Предполагалось, что вездеход пересечет “белое пятно” (может быть, не раз и не два), пока корабль будет двигаться с пловучими льдами в обход “белого пятна”. Ограниченное зигзагом, оно было не очень велико, в самой широкой своей части составляло не более семидесяти километров. Людям, который отправятся на вездеходе, понадобится дней пять для того, чтобы пересечь “белое пятно” в различных направлениях, как бы заштриховать его. Затем вездеходчики должны двинуться на соединение с ледоколом. Оставался еще запас времени для переброски зимовщиков на вновь открытую землю.

— Текльтон затратил на обход препятствия одиннадцать дней. Времени уйма у нас, — сказал Андрей. — Уверен, что управимся на вездеходе за два-три дня. А сойдемся с тобой, Леша, где-нибудь здесь.

Он склонился над картой.

Андрей говорил так, словно вопрос о том, кому идти, а кому оставаться, был уже решен!..

Наш вездеход, помимо груза, поднимал только трех человек. Одним был, понятно, водитель Тынты. Вторым должен был идти радист. Третьим — научный работник.

Ни Степан Иванович, ни Васечка, ни Вяхирев не претендовали на место в вездеходе, как бы по молчаливому уговору уступая его Андрею.

Я был начальником экспедиции, отвечал за всю экспедицию и должен был оставаться на ледоколе.

Да, это было вполне логично, и все же с этим нелегко примириться.

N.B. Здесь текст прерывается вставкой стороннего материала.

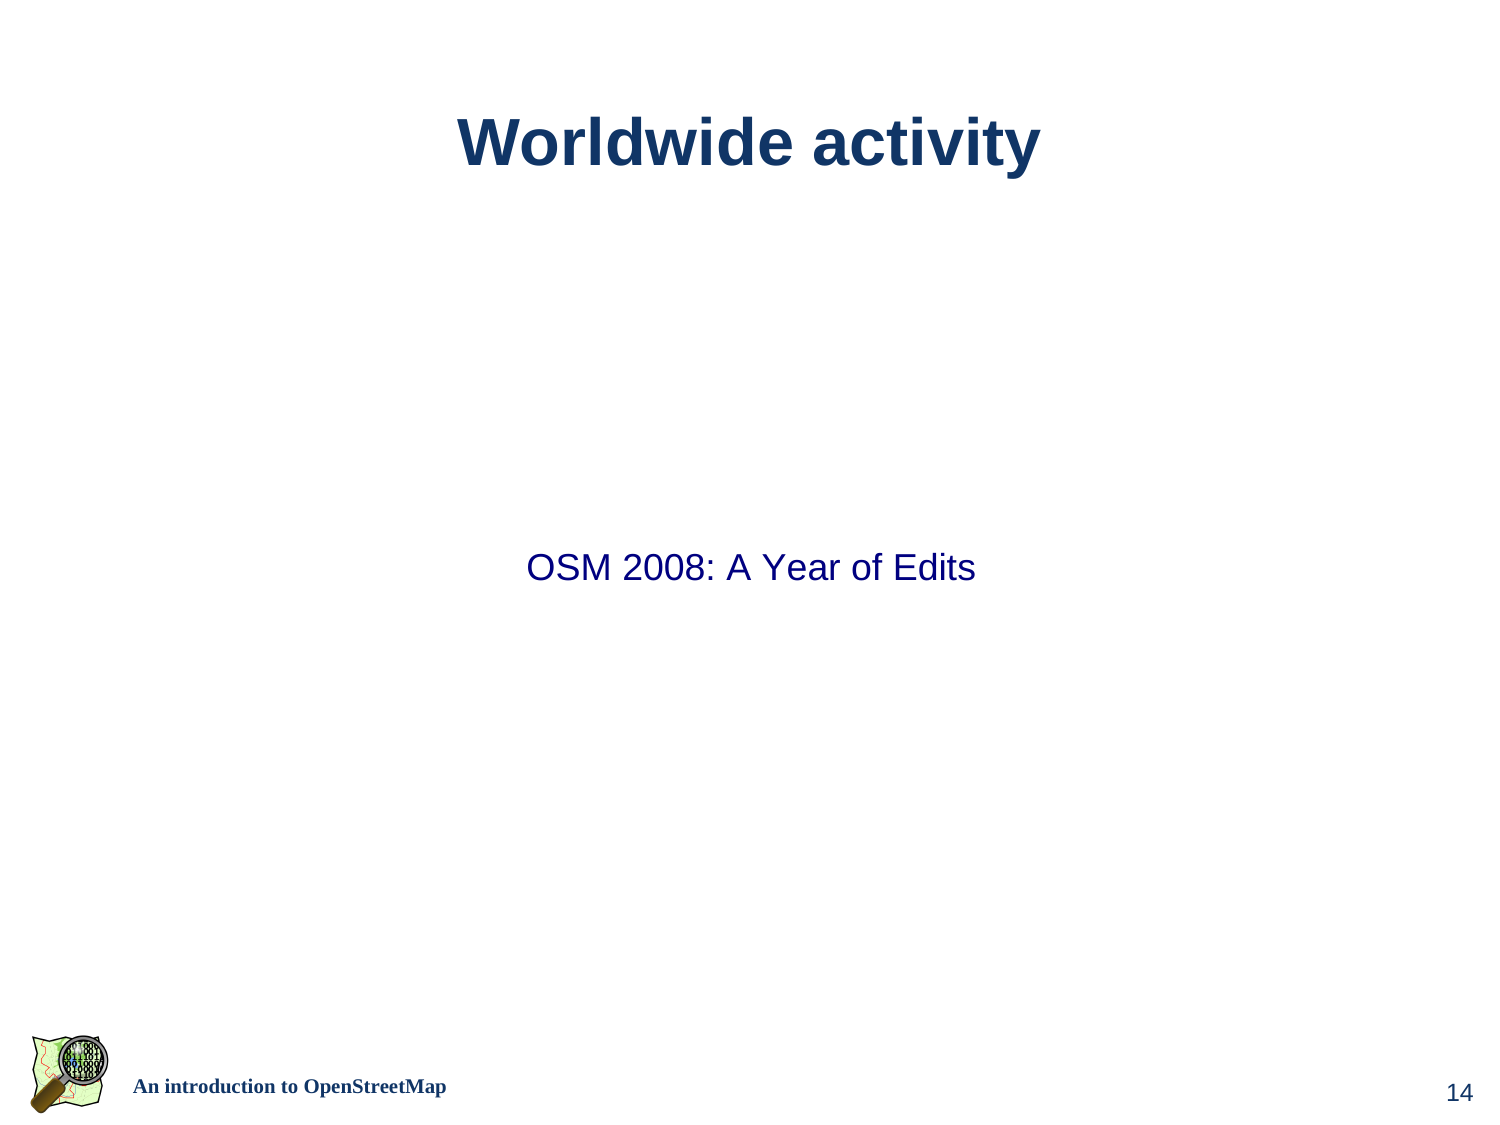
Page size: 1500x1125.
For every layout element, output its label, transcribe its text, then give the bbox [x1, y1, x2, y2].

picture [29, 1033, 110, 1114]
title Worldwide activity [74, 37, 1425, 240]
text_box OSM 2008: A Year of Edits [29, 535, 1474, 606]
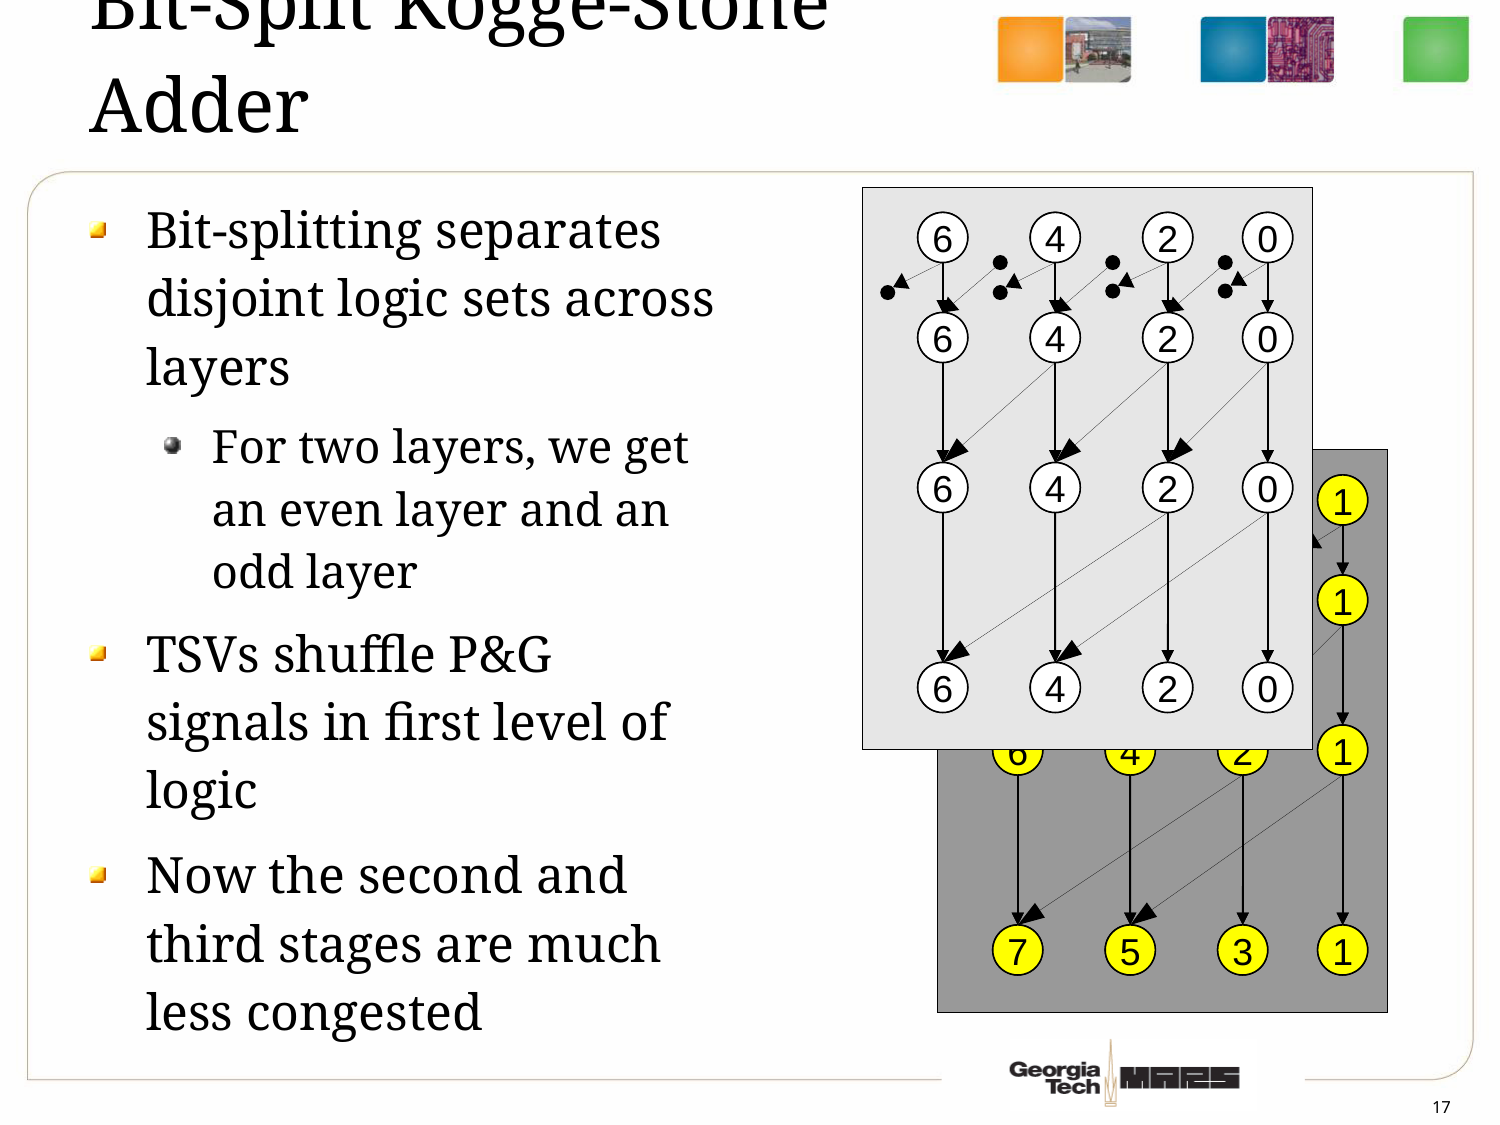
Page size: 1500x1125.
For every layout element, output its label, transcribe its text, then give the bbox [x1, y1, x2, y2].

text_box 4 [1105, 750, 1156, 775]
text_box 2 [1142, 462, 1193, 513]
text_box 2 [1217, 750, 1268, 775]
text_box 3 [1217, 924, 1268, 976]
list Bit-splitting separates disjoint logic sets across layers For two layers, we get an even layer and an odd layer TSVs shuffle P&G signals in first level of logic Now the second and third stages are much less congested [75, 187, 744, 1013]
text_box 7 [992, 924, 1043, 976]
text_box 2 [1142, 212, 1193, 263]
text_box 2 [1142, 662, 1193, 713]
text_box 2 [1142, 312, 1193, 363]
text_box 0 [1242, 662, 1293, 713]
text_box 6 [917, 312, 968, 363]
text_box 4 [1030, 312, 1081, 363]
text_box 4 [1030, 662, 1081, 713]
picture [0, 0, 1500, 1125]
text_box 1 [1317, 924, 1368, 976]
text_box 1 [1317, 474, 1368, 525]
text_box 1 [1317, 575, 1368, 625]
text_box 6 [917, 212, 968, 263]
text_box 0 [1242, 212, 1293, 263]
text_box [862, 187, 1388, 1013]
text_box 4 [1123, 750, 1132, 757]
text_box 4 [1030, 462, 1081, 513]
text_box 1 [1317, 725, 1368, 775]
text_box 6 [917, 462, 968, 513]
text_box 6 [992, 750, 1043, 775]
text_box 6 [1013, 751, 1023, 763]
text_box 4 [1030, 212, 1081, 263]
title Bit-Split Kogge-Stone Adder [75, 0, 1013, 163]
text_box 0 [1242, 312, 1293, 363]
text_box 0 [1242, 462, 1293, 513]
text_box 5 [1105, 925, 1156, 976]
text_box 6 [917, 662, 968, 713]
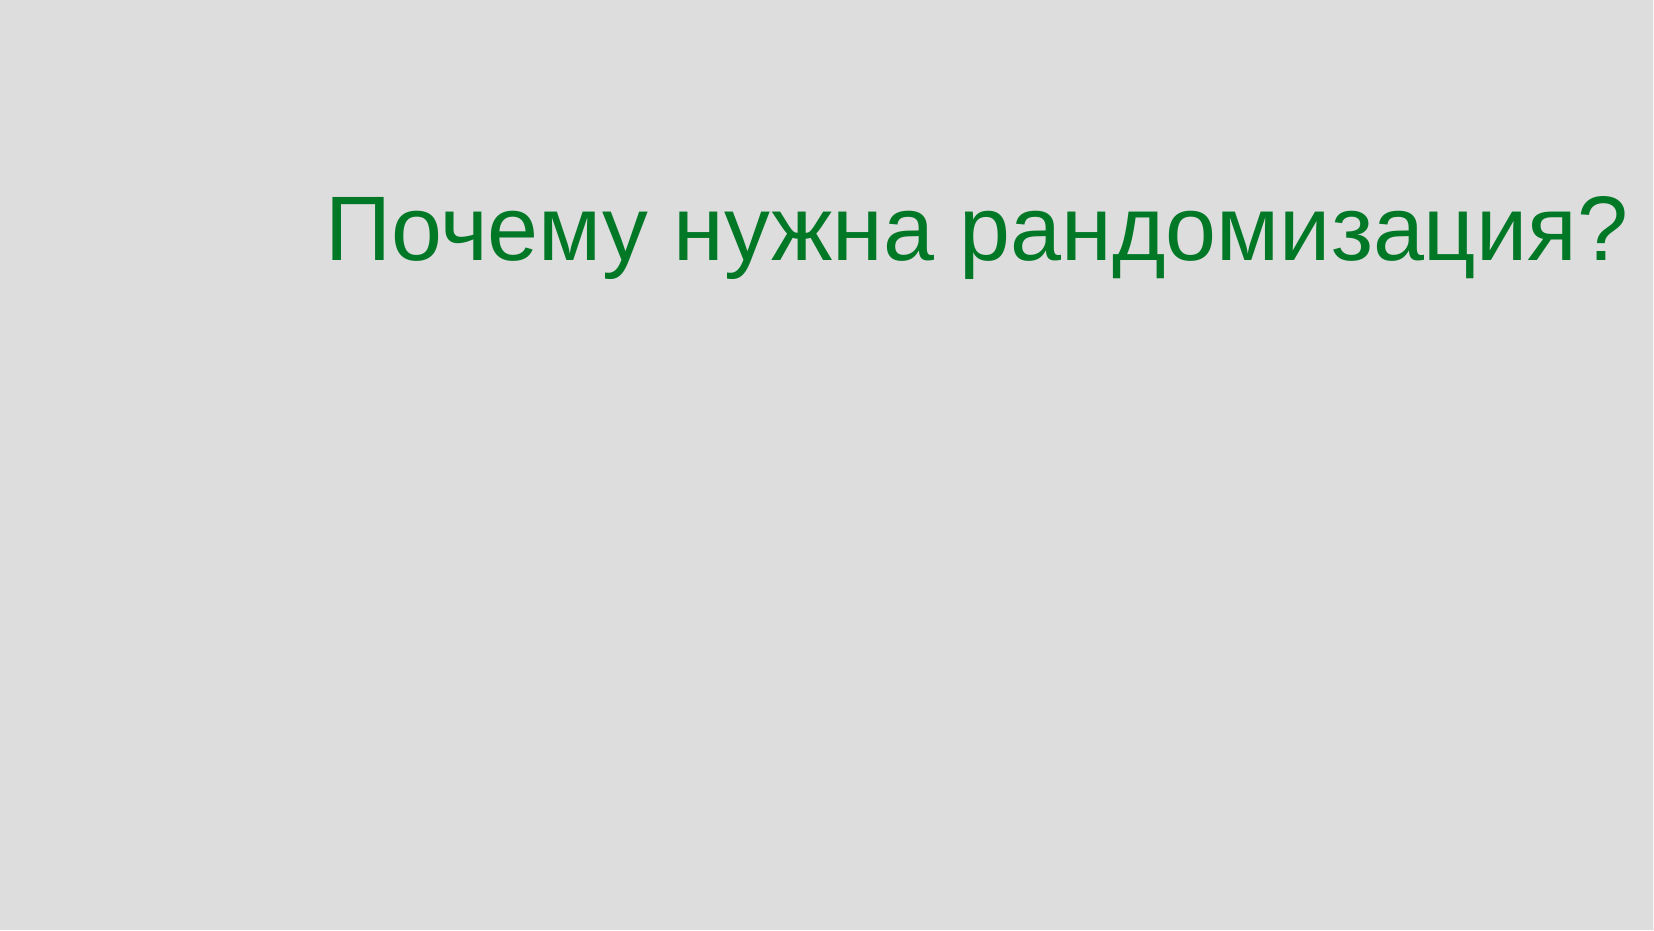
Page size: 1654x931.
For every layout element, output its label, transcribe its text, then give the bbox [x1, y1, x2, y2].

title Почему нужна рандомизация? [23, 177, 1630, 414]
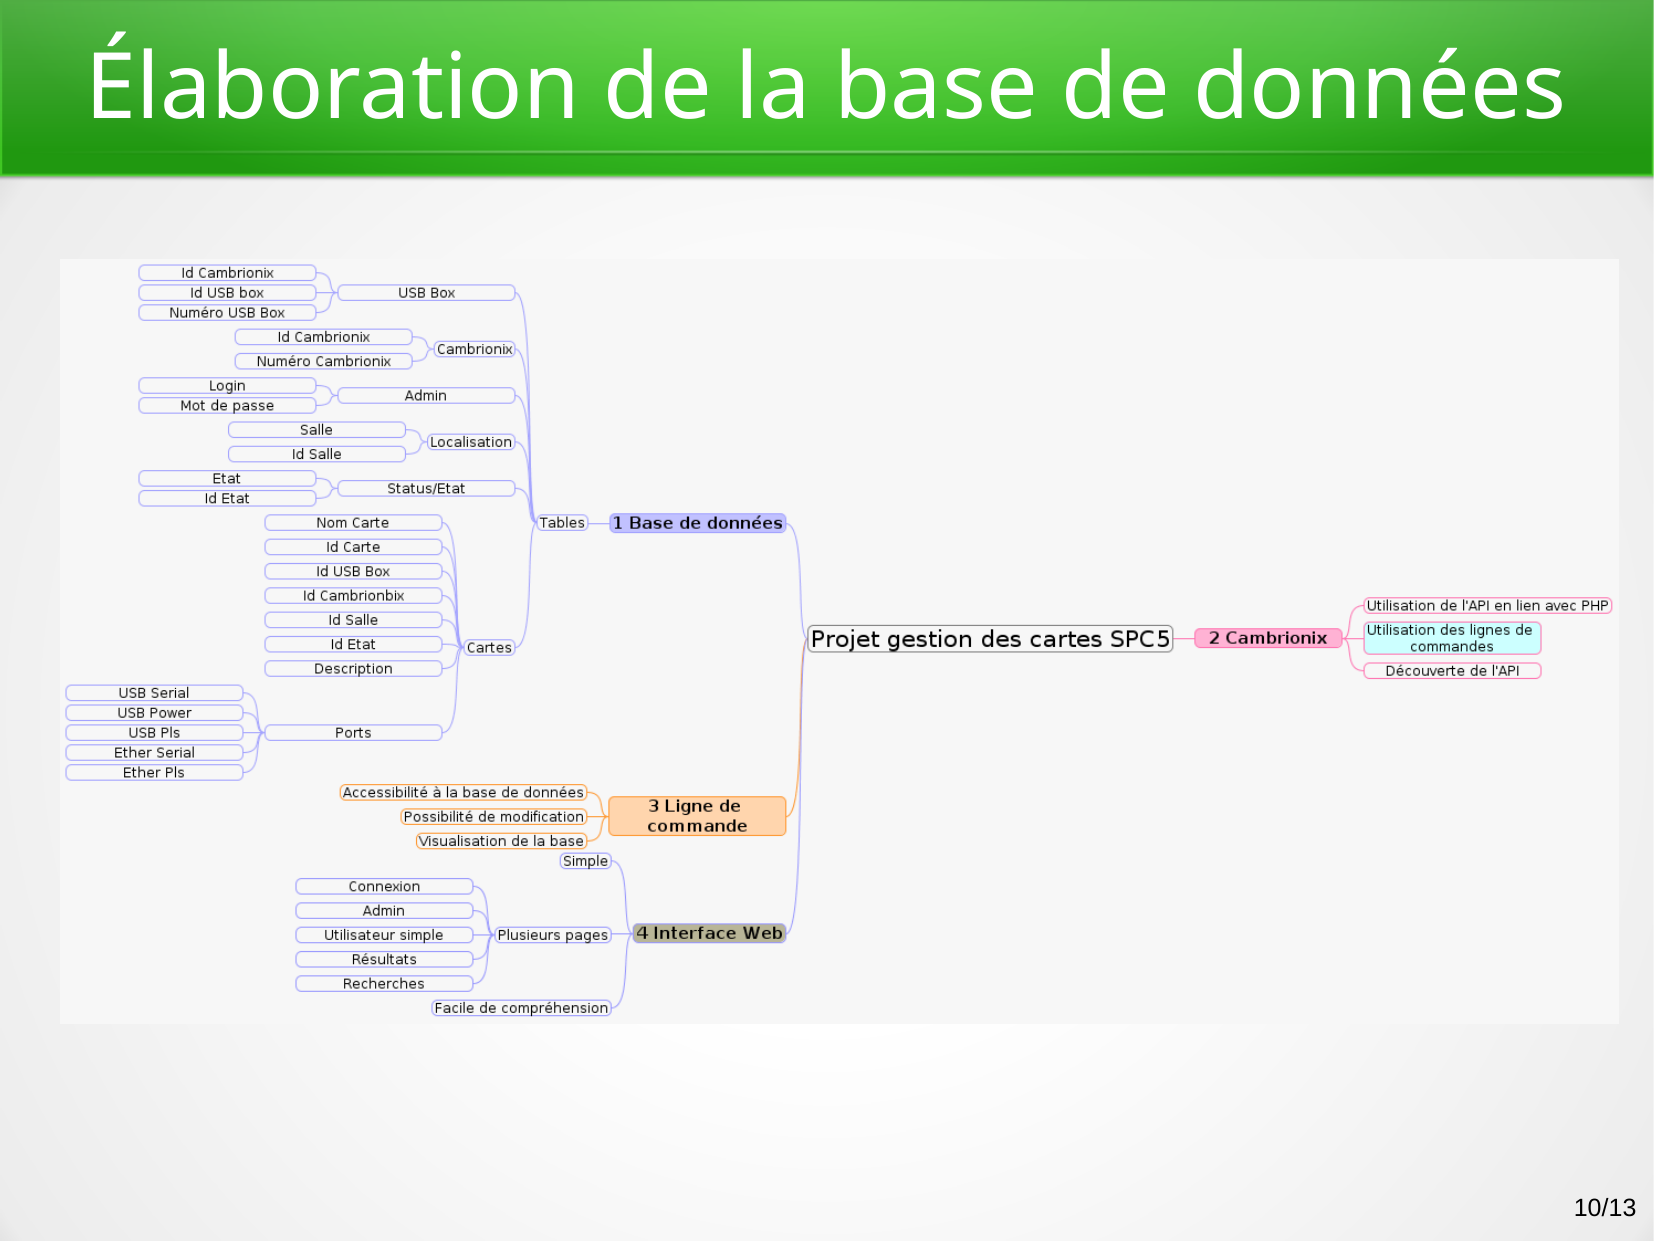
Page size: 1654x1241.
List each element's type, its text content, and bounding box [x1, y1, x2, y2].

Корабельная лебедка подняла вездеход и, пронеся над головами, бережно опустила на соседнее ледяное поле. По трапу быстро сбежал Тынты. До меня донесся прерывистый призывный рокот. Водитель запускал мотор.

На палубе старший радист давал последние наставления Таратуте. Радист слушал его, то и дело нетерпеливо поглядывая на меня: скоро ли? Скоро ли наконец Алексей Петрович даст сигнал к отправлению?

Молодого радиста лихорадило от волнения. Он очень боялся, что на вездеходе пошлют не его, а Никиту Савича. Пока все шло хорошо, нормально, он надел уже меховой комбинезон и унты, и Никита Савич напоследок инструктировал его, наставительно помахивая указательным пальцем… Ну, а вдруг Алексей Петрович раздумает и пошлет все-таки Никиту Савича, а не его, Таратуту?

Я услышал смех Вяхирева.

— Посмотри-ка, Алексей Петрович, — сказал он: — Союшкин занял позицию!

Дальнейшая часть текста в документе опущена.